Nos últimos anos, quase se tornou um esporte em Haia: normalizar o que não pode ser normalizado. Nós todos assistimos, alguns com uma sensação de impotência, outros com um encolher de ombros do tipo "a política é assim mesmo". Mas agora Lamyae Aharouay está deixando a caneta de lado definitivamente, e é como se alguém tivesse aberto uma janela na sala de reuniões. Em sua coluna de despedida, ela faz o que sempre fez de melhor: com seu olhar afiado, expõe o cerne da questão. E esse cerne? É mais sombrio do que muitas vezes queremos admitir.

"Fazer negócios com a extrema-direita já não é problema." Essa frase do seu último texto fica ecoando. Não é uma conclusão tirada de uma análise teórica de gabinete; é a observação de alguém que passou anos com o nariz colado no Binnenhof. O que antes era uma regra não escrita – um dique contra partidos que minam as regras do jogo democrático – foi levado pela água. Não por um deslizamento súbito, mas por uma erosão gradual. E Lamyae Aharouay se recusa a aceitar isso como a nova normalidade.

O preço de "simplesmente fazer parte"

Nos corredores do poder, sussurra-se sobre "pragmatismo". Como se convocar forças da direita radical para obter maioria fosse uma mera soma aritmética. Mas Aharouay estoura essa bolha. Ela demonstra claramente que não se trata de pragmatismo, mas de uma escolha. Uma escolha de dar um lugar fixo à mesa de negociações para o ódio e o racismo, que antes eram mantidos educadamente do lado de fora. É a versão política da janela de Overton: o que antes era inegociável, pela repetição e pela falta de resistência, acaba se tornando "apenas uma opinião". O preço disso não é apenas a credibilidade das instituições, mas também a segurança e o sentimento de pertencimento de grupos inteiros de pessoas neste país.

Sua saída, portanto, é mais do que uma simples mudança de pessoal. É uma declaração. Alguém que tinha tanta precisão para descrever o que estava dando errado está parando. Não porque não aguente mais, mas porque se recusa a se acostumar com o frio. Nos últimos anos, em seu trabalho, ela desempenhou consistentemente um papel que você quase esqueceria no meio da correria do dia a dia: o de quem faz as perguntas incômodas.

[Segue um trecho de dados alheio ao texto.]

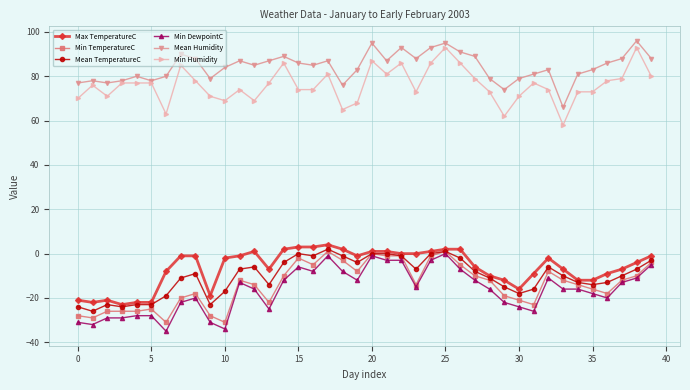

True or false: Mean TemperatureC has more than 1 points higher than both neighbors.

True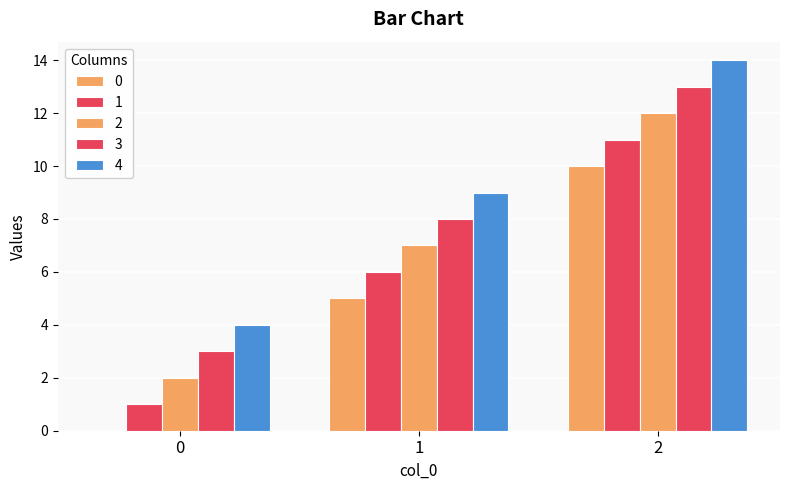

What is the sum of the 4 values at 1 and 0?

13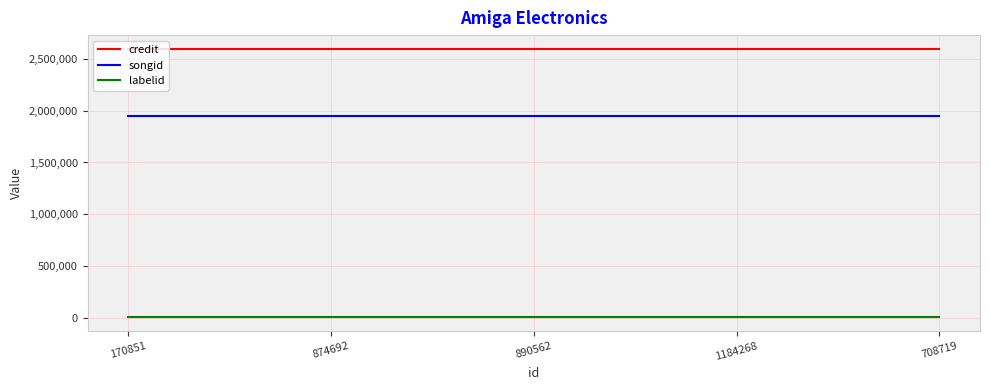

What position from the right is 708719?

1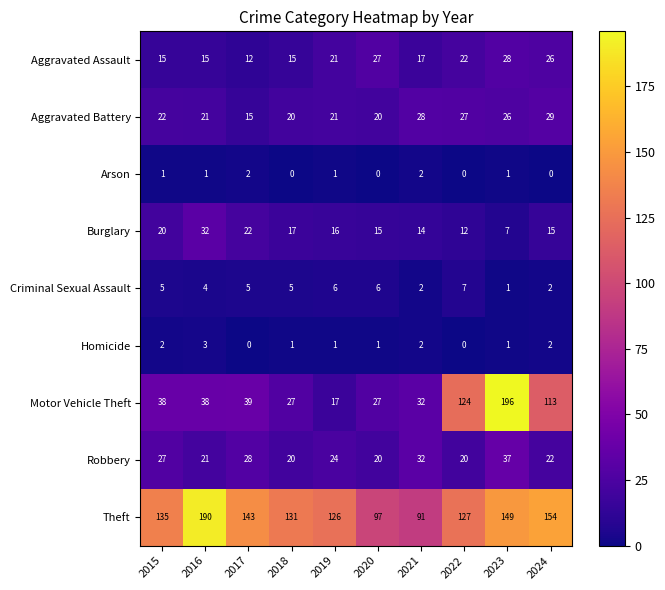

How many categories are shown in the chart?

10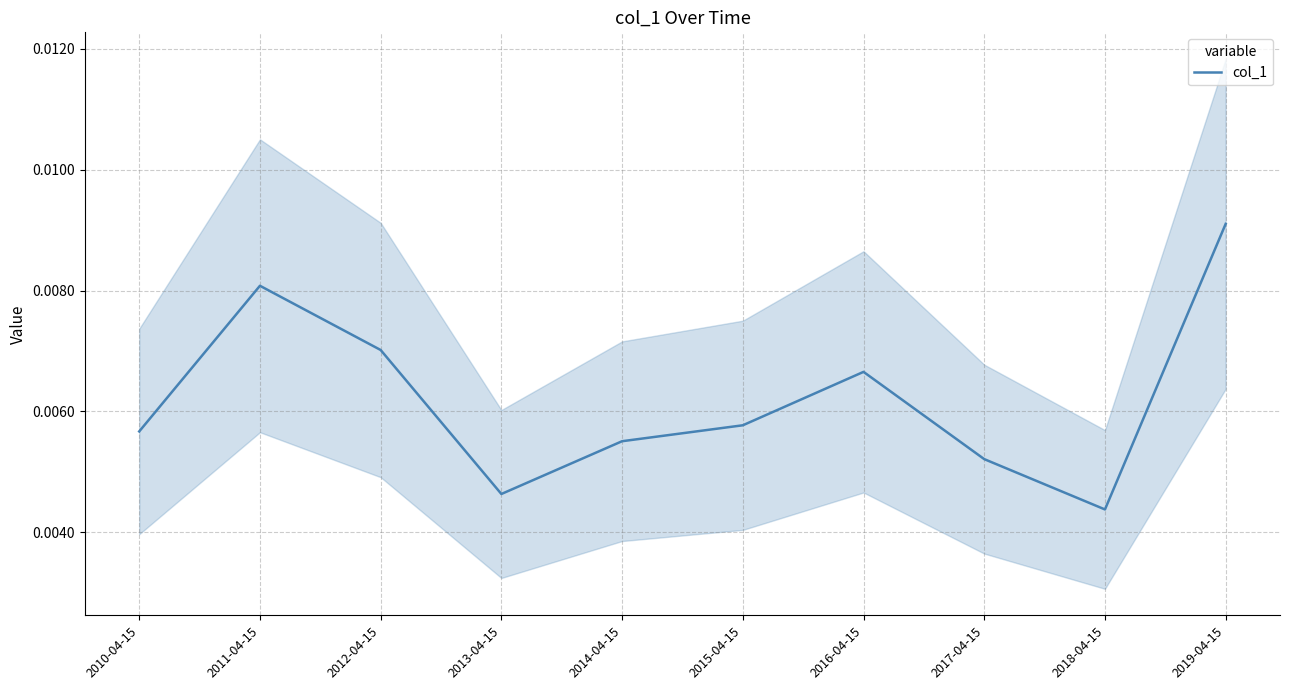

At which label does col_1 reach its minimum?

2018-04-15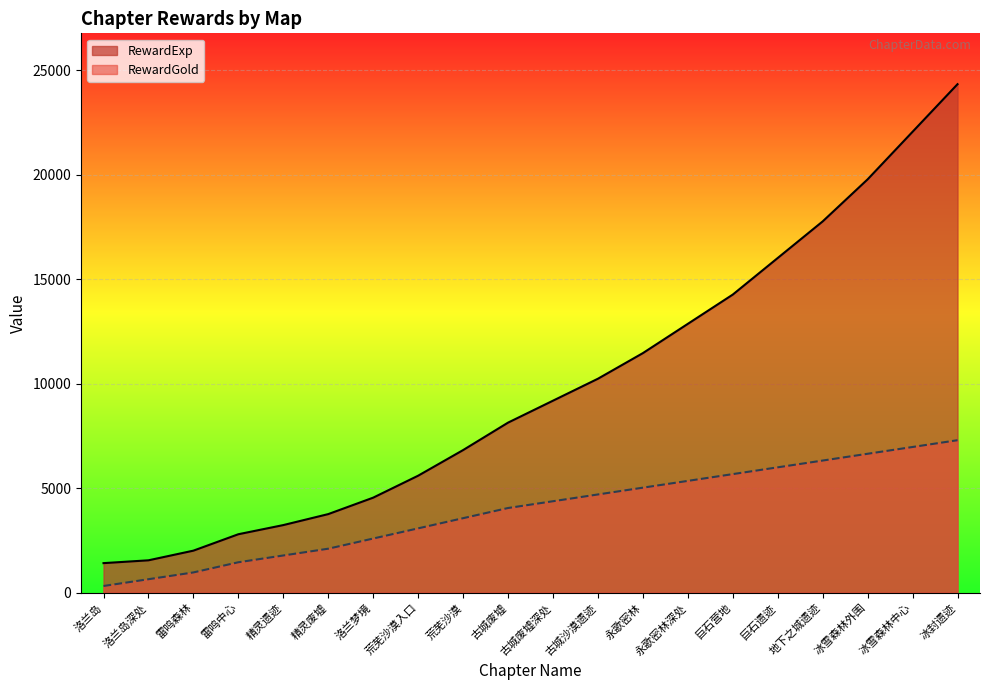

List the labels in order of RewardExp value, smallest first.

洛兰岛, 洛兰岛深处, 雷鸣森林, 雷鸣中心, 精灵遗迹, 精灵废墟, 洛兰梦境, 荒芜沙漠入口, 荒芜沙漠, 古城废墟, 古城废墟深处, 古城沙漠遗迹, 永歌密林, 永歌密林深处, 巨石营地, 巨石遗迹, 地下之城遗迹, 冰雪森林外围, 冰雪森林中心, 冰封遗迹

  • Como pode um governo que diz defender o "fazer o certo" cooperar estruturalmente com partidos que relativizam o Estado de Direito?
  • Por que a retórica que durante décadas foi considerada tabu agora é tratada como "apenas uma opinião diferente"?
  • E o que significa para o futuro da democracia se a bússola moral for substituída por uma calculadora?

Essas são as perguntas que Lamyae Aharouay fazia. E como a resposta era cada vez mais desconfortável ou simplesmente inexistente, ela escolheu outro palco. Não para se calar, mas para fazer sua voz ser ouvida de outra forma. É uma perda para o jornalismo político em Haia, que já tem lidado tantas vezes nos últimos anos com a saída de vozes críticas.

O silêncio após o impacto

O que resta quando a poeira baixa? As reações à sua despedida são reveladoras. Enquanto alguns políticos menosprezavam seu trabalho como "sabichão", a identificação por parte de grande parte do público foi avassaladora. Nos corredores do Parlamento, mas também nas ruas, reconhece-se que ela era um sismógrafo. Ela sentia os tremores antes que o resto do país percebesse que o chão estava balançando. O fato de ela estar saindo agora nos obriga a refletir: realmente perdemos o limite? E se esse limite ainda existe, por que ninguém mais o defende?

Para qualquer um que tenha acompanhado minimamente a política de Haia nos últimos anos, é claro: a saída de Lamyae Aharouay é um ponto de virada. É o momento em que os avisos não estão mais apenas em um pedaço de papel, mas escritos em letras garrafais na parede. Se Haia vai levar essa lição a sério, é a grande questão. Mas uma coisa é certa: ela deixa um vazio que não será preenchido facilmente. E enquanto as mesas de negociação se enchem novamente com as mesmas pessoas que a levaram ao limite, a pergunta permanece no ar: quem ainda se atreve a dizer que o rei está nu?